И они покорно признавали это, и послушно отражали её. Что ещё им оставалось делать? Ведь все они обожали Ба, и должны были каждый день доказывать ей своё обожание способом, который бы она приняла. Только дом и бархатное платье были освобождены от этой обязанности, но синее чудо постоянно находилось в глубочайшей утробе шкафа, а дом… дом и сам требовал своей доли обожания, даже от самой Ба. И она ежедневно отдавала требуемое, клятвенно заверяя свою верность ему. Клятвой служило двуслойное платье с мышками и пчёлами, сотворённое из того, что было неотъемлемой частью дома, из покрывала алтаря его столовой: из скатерти, некогда облекавшей обеденный стол, подобно приросшей к нему защитной шкурке. Это скатертное платье теперь было второй кожей самой Ба, и потому на ней ежедневно шуршали анемоны, а под ними прошмыгивали искорки атласной подкладки, и над ними всегда покачивалась справа-налево головка Ба, вылитая копия той, врезанной в брошку на её груди: слоновая кость и серебро. Да, и в маленьком перстне на пальце то же отражение, тот же профиль, и в кафельной печи, и вся она словно замороженное отражение, вся ледяная, но и чуточку сентиментальная, достойная пара Шуберту — всё же, как-никак, это Шуберт сочинил музыку для сегодняшнего обеда — вся окутана лёгким туманчиком пудры, такие клюквы в сахаре эта Ба и этот Шуберт, столь же неловко-сентиментальный, со своими увечными нескончаемыми кадансами, со своей неловкой наружностью, вот и его бюстик в галерейке на верхней крышке «Беккера» среди других: Моцарт, Бетховен, Чайковский, чуть поотставший от них Пушкин, все они — только белые бюстики на чёрной крышке, стоят слониками на счастье, и такие несчастные аккорды под пальцами, под намеренно наивными мелодиями, и сам Шуберт, преднамеренно-наивный…
— Явная патология, — пробормотал отец. — Увяз в пустяках, как муха в варенье. И выбраться не может. Это уже область не музыкальной интерпретации, а медицинской, каким бы скверным мошенничеством она ни была. Я имею в виду психиатрию.

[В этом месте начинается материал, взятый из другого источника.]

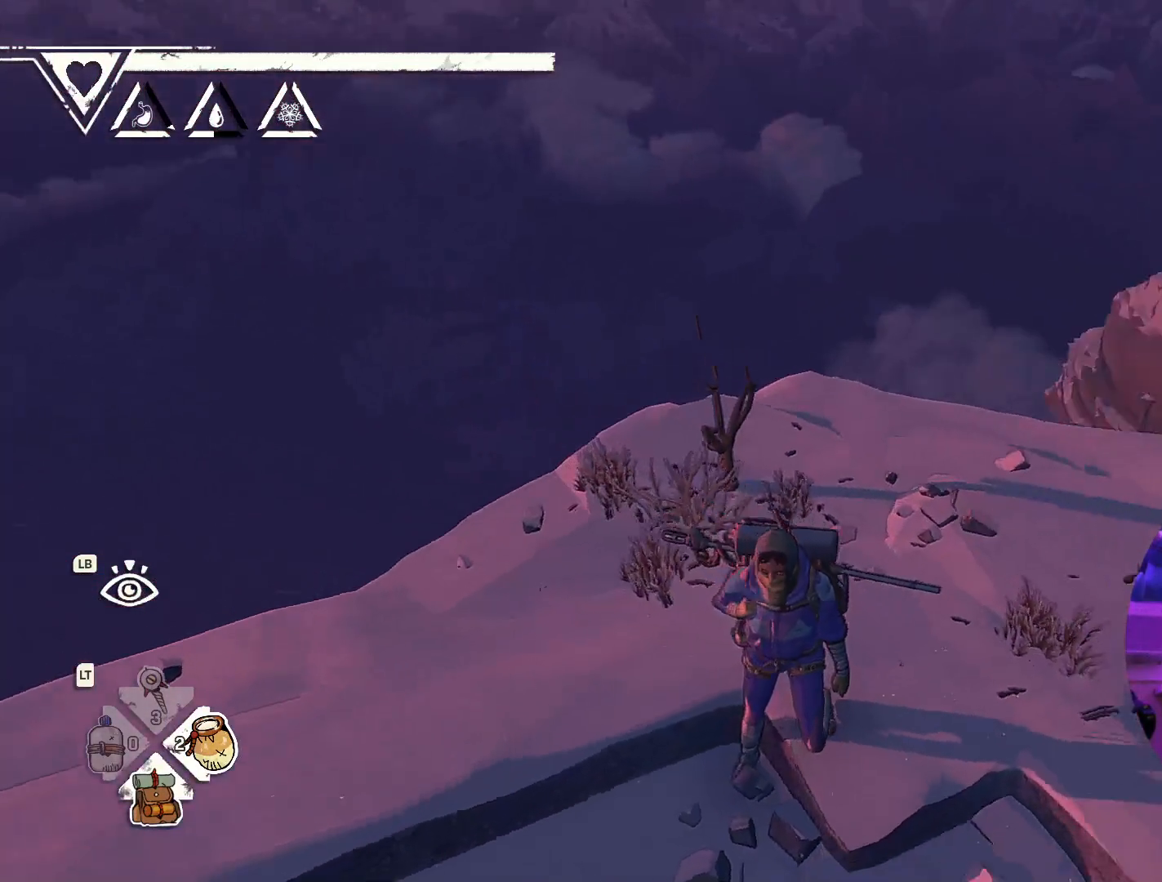
{"buttons": [], "left_stick": "up", "right_stick": "center", "events": [[200, "right_stick", "center"], [233, "left_stick", "up"]]}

— Дело в том, что музыка тогда ещё подчинялась очень строгим правилам композиции, — мягко заметил Ю. — А Шуберту было в них уже тесно. Отсюда его попытки преодолеть жёсткие стесняющие правила, вот эти его боже-е-ественные длинноты, которые ты называешь не музыкой… Но, я думаю, ты опоздал. Ты в этом деле не первый, я так думаю, и потому успокойся.
— Ты ду-у-умаешь, — с язвительностью, утяжелённой застывающим в тембре голоса металлом, протянул отец. — А я думаю, тебе тоже тесно, только в жёстких правилах мышления, и потому ты пытаешься мышление преодолеть, то есть, вообще отменить. Но без мышления то… то, что ты ду-у-умаешь, ты вовсе не думаешь, а так, сбалтываешь. Да, ты просто сболтнул какую-то расхожую дрянь. Где ты её вычитал, а? А… Понимаю. Не зря ты постольку шуршишь газеткой в гальюне, вот откуда твои мысли, вот от каких занятий, в которых ты увязаешь ежедневно и надолго.
— Мои мысли — от занятий музыкой, — возразил Ю. — Пусть и не столь долгих, как этого бы хотелось.
— Не столь долгих, как dort…
— Осторожней с выражениями, между нами дети, — напомнил Ди.
— Это не идиш, — возразил отец. — Ладно, если тебе так больше нравится, будем пользоваться эсперанто.
— В указанных обстоятельствах это ничуть не разумней, — воспротивился Ди.
— И в не указанных тоже, — дополнила Изабелла.